Alters the response before it is returned to the client.

{
  "action": "modify-response",
  "config": {
    "setStatus": 200,
    "setHeaders": {
      "Access-Control-Allow-Origin": "*"
    },
    "removeHeaders": ["x-powered-by", "server"],
    "replaceBody": "{\"modified\": true}",
    "transformBody": "function(body) { body.injected = true; return body; }"
  }
}

Field	Type	Description
setStatus	number	Override the response status code
setHeaders	object	Headers to add or override
removeHeaders	string[]	Header names to remove
replaceBody	string	Replace the entire response body
transformBody	string	JavaScript function to transform the body

delay - Add Latency

Adds an artificial delay before the response is returned.

{
  "action": "delay",
  "config": {
    "delay": 2000,
    "variance": 500
  }
}

Field	Type	Description
delay	number	Delay in milliseconds
variance	number	Random variance +/- in milliseconds

throttle - Limit Bandwidth

Slows down data transfer to simulate a constrained connection.

{
  "action": "throttle",
  "config": {
    "bytesPerSecond": 51200,
    "latency": 100
  }
}

Field	Type	Description
bytesPerSecond	number	Maximum transfer rate in bytes per second
latency	number	Additional latency in milliseconds

block - Block Request

Prevents the request from reaching the server.
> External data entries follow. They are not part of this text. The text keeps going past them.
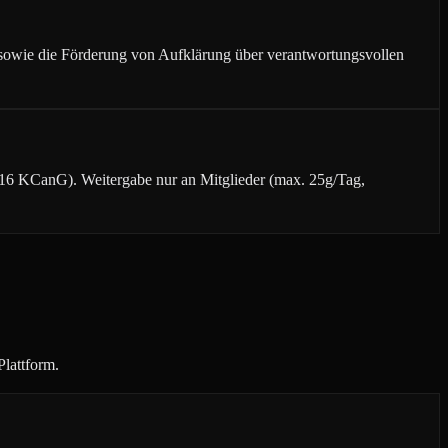
owie die Förderung von Aufklärung über verantwortungsvollen
(§16 KCanG). Weitergabe nur an Mitglieder (max. 25g/Tag,
Plattform.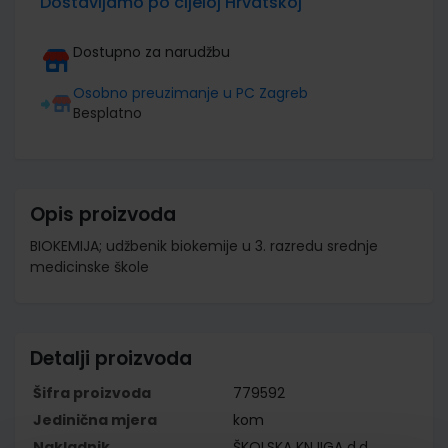
Dostavljamo po cijeloj Hrvatskoj
Dostupno za narudžbu
Osobno preuzimanje u PC Zagreb
Besplatno
Opis proizvoda
BIOKEMIJA; udžbenik biokemije u 3. razredu srednje
medicinske škole
Detalji proizvoda
Šifra proizvoda
779592
Jedinična mjera
kom
Nakladnik
ŠKOLSKA KNJIGA d.d.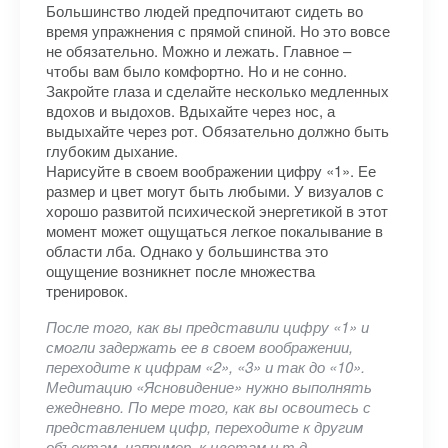
Большинство людей предпочитают сидеть во
время упражнения с прямой спиной. Но это вовсе
не обязательно. Можно и лежать. Главное –
чтобы вам было комфортно. Но и не сонно.
Закройте глаза и сделайте несколько медленных
вдохов и выдохов. Вдыхайте через нос, а
выдыхайте через рот. Обязательно должно быть
глубоким дыхание.
Нарисуйте в своем воображении цифру «1». Ее
размер и цвет могут быть любыми. У визуалов с
хорошо развитой психической энергетикой в этот
момент может ощущаться легкое покалывание в
области лба. Однако у большинства это
ощущение возникнет после множества
тренировок.
После того, как вы представили цифру «1» и
смогли задержать ее в своем воображении,
переходите к цифрам «2», «3» и так до «10».
Медитацию «Ясновидение» нужно выполнять
ежедневно. По мере того, как вы освоитесь с
представлением цифр, переходите к другим
объектам, например, к цветам и т.д.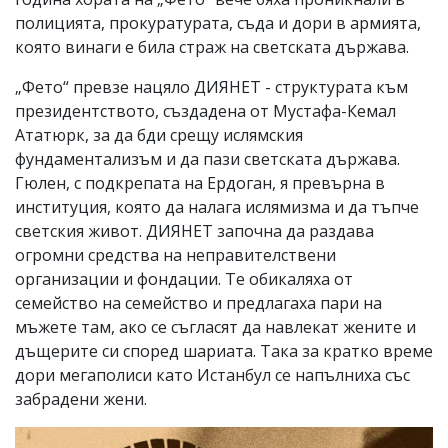
полицията, прокуратурата, съда и дори в армията,
която винаги е била страж на светската държава.
„Фето“ превзе нацяло ДИЯНЕТ - структурата към
президентството, създадена от Мустафа-Кемал
Ататюрк, за да бди срещу ислямския
фундаментализъм и да пази светската държава.
Гюлен, с подкрепата на Ердоган, я превърна в
институция, която да налага ислямизма и да тъпче
светския живот. ДИЯНЕТ започна да раздава
огромни средства на неправителствени
организации и фондации. Те обикаляха от
семейство на семейство и предлагаха пари на
мъжете там, ако се съгласят да навлекат жените и
дъщерите си според шариата. Така за кратко време
дори мегаполиси като Истанбул се напълниха със
забрадени жени.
No config is needed.

{
  "action": "block",
  "config": null
}

---

Complete Rule Example

Full example: CORS headers + API mock

# Add CORS headers to all API responses
curl -X POST http://localhost:8889/api/rules \
  -H "Content-Type: application/json" \
  -d '{
    "name": "Add CORS Headers",
    "enabled": true,
    "priority": 1,
    "match": {
      "host": "api.example.com"
    },
    "action": "modify-response",
    "config": {
      "setHeaders": {
        "Access-Control-Allow-Origin": "*",
        "Access-Control-Allow-Methods": "GET, POST, PUT, DELETE, OPTIONS",
        "Access-Control-Allow-Headers": "Content-Type, Authorization"
      }
    }
  }'

# Mock the login endpoint
curl -X POST http://localhost:8889/api/rules \
  -H "Content-Type: application/json" \
  -d '{
    "name": "Mock Login",
    "enabled": true,
    "priority": 2,
    "match": {
      "url": "*/auth/login",
      "method": "POST"
    },
    "action": "mock",
    "config": {
      "status": 200,
      "headers": { "content-type": "application/json" },
      "body": "{\"token\": \"mock-jwt\", \"expiresIn\": 3600}"
    }
  }'

Real-Time Updates

When rules are created, updated, toggled, or deleted via the API, corresponding Socket.IO events are emitted (rule:created, rule:updated, rule:toggled, rule:deleted). The Web UI listens to these events to stay in sync.